Thursday is often dedicated to some complex re-programming sessions with DBS-patients in a Day hospital setting.
Friday is the research day and I was able to assist different research projects ongoing for PD patients.
During my 11-week stay I also had the opportunity to attend the Functional Neurological Disorders (FND) clinic. I am grateful for this chance, because it is an important part of movement disorders and each doctor is faced with the challenge of this condition. The cardinal points are the recognition of the clinical pattern, the communication of the diagnosis and the multidisciplinary approach to treating patients. I am glad I had the chance to briefly attend this clinic.
Last, but not least, I spent one week attending as an observer on the ward. This worthwhile experience has been useful to observe teamwork and the discussion of complex cases such as some with autoimmune neurological diseases.
I would also mention the Thursday teaching course, organised by consultants, on different themes for all registers and fellows and the Friday neurosciences grand round, which includes the neuroradiological meeting and a lesson given by a guest.

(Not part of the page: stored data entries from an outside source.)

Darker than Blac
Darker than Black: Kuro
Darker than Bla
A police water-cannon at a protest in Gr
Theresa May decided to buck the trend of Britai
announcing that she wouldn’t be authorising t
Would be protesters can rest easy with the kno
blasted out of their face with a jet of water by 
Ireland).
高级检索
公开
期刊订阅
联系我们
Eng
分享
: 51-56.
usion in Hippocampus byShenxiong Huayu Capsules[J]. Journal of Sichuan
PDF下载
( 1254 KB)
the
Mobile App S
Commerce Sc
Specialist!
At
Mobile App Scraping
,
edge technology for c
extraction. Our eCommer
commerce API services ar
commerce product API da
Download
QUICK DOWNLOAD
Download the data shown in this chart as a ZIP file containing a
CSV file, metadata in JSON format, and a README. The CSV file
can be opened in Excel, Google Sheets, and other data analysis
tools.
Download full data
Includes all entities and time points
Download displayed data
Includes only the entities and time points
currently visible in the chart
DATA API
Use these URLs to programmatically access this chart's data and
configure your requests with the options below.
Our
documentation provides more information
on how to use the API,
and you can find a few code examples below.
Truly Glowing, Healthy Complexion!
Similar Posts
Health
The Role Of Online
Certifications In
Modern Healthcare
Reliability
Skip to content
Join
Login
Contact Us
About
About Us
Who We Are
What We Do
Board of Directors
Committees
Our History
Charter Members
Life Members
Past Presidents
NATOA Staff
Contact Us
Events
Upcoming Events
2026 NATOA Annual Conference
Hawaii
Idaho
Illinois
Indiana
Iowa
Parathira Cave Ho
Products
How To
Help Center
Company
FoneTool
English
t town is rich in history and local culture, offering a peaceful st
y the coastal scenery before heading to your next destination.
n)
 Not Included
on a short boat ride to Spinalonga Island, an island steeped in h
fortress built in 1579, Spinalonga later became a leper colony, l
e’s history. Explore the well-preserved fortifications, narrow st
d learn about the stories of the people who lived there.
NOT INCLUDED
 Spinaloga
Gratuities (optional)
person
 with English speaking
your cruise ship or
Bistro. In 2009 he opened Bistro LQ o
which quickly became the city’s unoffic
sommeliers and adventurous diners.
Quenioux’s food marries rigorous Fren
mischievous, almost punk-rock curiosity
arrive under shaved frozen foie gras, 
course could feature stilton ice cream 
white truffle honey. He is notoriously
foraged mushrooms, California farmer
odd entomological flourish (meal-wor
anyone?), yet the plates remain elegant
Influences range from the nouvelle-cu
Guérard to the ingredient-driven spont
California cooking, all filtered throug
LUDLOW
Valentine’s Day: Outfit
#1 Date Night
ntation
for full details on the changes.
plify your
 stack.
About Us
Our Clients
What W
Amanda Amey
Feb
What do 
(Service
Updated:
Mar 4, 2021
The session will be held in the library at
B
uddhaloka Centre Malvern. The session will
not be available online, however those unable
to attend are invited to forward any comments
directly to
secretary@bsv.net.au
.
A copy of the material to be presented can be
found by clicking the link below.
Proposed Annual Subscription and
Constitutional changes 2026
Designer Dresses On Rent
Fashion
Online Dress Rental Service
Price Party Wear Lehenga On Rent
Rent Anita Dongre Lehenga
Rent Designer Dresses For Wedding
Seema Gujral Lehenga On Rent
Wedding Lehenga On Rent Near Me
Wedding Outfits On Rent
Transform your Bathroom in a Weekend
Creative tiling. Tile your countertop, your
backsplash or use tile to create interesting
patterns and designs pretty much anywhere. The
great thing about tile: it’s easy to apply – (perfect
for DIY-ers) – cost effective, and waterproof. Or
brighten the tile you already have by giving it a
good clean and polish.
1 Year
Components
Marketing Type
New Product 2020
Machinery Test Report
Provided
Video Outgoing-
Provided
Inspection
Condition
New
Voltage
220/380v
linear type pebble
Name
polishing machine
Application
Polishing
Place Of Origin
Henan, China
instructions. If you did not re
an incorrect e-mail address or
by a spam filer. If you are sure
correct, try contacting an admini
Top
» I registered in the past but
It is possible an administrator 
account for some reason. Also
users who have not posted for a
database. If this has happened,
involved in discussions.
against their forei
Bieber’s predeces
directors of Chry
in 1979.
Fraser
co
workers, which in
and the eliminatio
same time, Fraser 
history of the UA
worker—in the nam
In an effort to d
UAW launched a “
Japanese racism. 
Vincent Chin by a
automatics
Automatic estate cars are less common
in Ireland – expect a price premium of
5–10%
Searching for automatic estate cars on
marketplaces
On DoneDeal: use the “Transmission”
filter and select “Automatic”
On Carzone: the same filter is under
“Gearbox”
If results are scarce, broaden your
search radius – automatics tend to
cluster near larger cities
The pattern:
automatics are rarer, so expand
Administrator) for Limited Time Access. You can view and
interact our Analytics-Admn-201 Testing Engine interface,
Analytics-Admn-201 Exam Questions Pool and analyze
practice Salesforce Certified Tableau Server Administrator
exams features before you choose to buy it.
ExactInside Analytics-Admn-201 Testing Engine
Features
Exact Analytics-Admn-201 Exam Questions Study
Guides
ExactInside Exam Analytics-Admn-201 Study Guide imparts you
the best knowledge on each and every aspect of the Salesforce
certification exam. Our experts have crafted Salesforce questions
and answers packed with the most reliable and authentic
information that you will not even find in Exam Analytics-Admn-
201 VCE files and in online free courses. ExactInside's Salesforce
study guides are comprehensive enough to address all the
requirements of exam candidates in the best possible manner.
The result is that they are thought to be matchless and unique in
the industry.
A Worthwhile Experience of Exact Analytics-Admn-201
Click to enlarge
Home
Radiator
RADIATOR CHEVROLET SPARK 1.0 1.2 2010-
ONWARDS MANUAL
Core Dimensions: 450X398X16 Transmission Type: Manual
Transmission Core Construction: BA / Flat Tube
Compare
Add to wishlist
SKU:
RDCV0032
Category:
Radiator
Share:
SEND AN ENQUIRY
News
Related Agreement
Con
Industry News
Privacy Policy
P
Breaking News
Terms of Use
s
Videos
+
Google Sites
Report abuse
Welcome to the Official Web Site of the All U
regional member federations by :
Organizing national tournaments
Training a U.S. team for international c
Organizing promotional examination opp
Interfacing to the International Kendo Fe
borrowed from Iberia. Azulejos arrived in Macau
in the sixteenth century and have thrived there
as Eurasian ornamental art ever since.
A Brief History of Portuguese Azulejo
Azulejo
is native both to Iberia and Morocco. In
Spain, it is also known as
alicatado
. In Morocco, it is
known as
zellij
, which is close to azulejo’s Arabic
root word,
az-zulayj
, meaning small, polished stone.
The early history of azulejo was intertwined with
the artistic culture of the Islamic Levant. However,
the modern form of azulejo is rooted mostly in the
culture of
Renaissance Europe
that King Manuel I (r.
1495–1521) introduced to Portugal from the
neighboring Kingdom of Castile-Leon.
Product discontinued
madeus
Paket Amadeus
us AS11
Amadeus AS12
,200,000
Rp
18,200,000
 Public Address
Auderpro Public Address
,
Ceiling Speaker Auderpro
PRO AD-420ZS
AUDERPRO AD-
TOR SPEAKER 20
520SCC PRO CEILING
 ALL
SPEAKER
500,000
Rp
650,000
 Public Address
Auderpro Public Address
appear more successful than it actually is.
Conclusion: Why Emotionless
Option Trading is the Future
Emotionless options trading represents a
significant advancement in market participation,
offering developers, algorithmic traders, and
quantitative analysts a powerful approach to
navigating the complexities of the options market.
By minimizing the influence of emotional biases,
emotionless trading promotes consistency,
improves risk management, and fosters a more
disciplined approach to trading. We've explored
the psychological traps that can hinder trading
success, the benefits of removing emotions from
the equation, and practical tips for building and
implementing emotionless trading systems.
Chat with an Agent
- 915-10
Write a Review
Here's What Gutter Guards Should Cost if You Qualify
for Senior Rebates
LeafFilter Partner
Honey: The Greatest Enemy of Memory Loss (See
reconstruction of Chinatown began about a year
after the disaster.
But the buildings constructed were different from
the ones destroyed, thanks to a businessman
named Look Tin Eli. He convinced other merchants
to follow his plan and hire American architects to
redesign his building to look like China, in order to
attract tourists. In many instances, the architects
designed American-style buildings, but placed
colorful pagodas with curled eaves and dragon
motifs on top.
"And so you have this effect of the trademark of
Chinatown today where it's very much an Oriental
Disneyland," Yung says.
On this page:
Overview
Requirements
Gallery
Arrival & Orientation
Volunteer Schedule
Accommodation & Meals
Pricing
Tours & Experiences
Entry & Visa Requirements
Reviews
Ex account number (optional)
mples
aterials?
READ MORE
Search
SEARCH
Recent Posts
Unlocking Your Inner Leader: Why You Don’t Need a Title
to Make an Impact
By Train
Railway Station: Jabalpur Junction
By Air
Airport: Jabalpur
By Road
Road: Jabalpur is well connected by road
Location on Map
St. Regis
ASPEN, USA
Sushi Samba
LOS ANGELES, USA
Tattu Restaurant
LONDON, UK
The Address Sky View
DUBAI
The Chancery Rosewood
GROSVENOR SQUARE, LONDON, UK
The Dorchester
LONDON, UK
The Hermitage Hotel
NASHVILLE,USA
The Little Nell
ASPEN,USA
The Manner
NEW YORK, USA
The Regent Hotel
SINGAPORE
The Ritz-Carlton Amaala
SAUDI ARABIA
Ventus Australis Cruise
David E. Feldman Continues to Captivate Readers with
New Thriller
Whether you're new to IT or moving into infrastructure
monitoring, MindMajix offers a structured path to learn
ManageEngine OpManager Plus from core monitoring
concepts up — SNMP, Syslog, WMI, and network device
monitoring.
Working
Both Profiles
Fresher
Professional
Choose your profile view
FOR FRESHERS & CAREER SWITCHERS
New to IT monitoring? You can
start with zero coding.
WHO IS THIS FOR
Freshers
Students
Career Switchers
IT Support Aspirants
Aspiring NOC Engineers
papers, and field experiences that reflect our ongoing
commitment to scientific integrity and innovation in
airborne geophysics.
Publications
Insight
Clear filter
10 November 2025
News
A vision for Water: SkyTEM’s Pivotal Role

To summarise, the Clinical Fellowship was an amazing experience, from both a professional and personal perspective. During my journey I have met special people and I certainly deepened my knowledge in the field of movement disorders, whilst also attaining skills and suggestions that I can bring back home.
In conclusion, I wholeheartedly suggest this experience to young neurologists interested in the field, and once again I would like to thank the EAN, my home department and Prof. Morgante who have made this fellowship possible.